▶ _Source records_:
++++++++++++++++++++

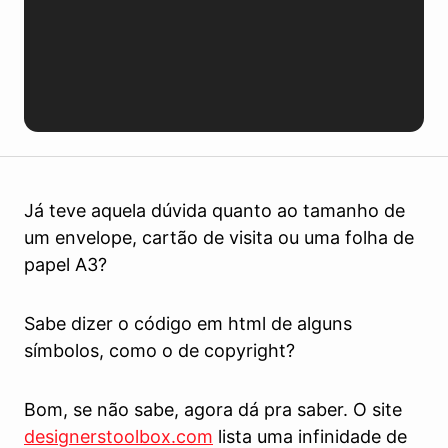
Já teve aquela dúvida quanto ao tamanho de
um envelope, cartão de visita ou uma folha de
papel A3?
Sabe dizer o código em html de alguns
símbolos, como o de copyright?
Bom, se não sabe, agora dá pra saber. O site
designerstoolbox.com
lista uma infinidade de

++++++++++++++++++++

▶ _Task details_: In the answer, include exactly the lines from the line containing "um envelope, cartão de visita ou uma folha de" through the end of the data, and nothing else.

▶ _Written solution_:
um envelope, cartão de visita ou uma folha de
papel A3?
Sabe dizer o código em html de alguns
símbolos, como o de copyright?
Bom, se não sabe, agora dá pra saber. O site
designerstoolbox.com
lista uma infinidade de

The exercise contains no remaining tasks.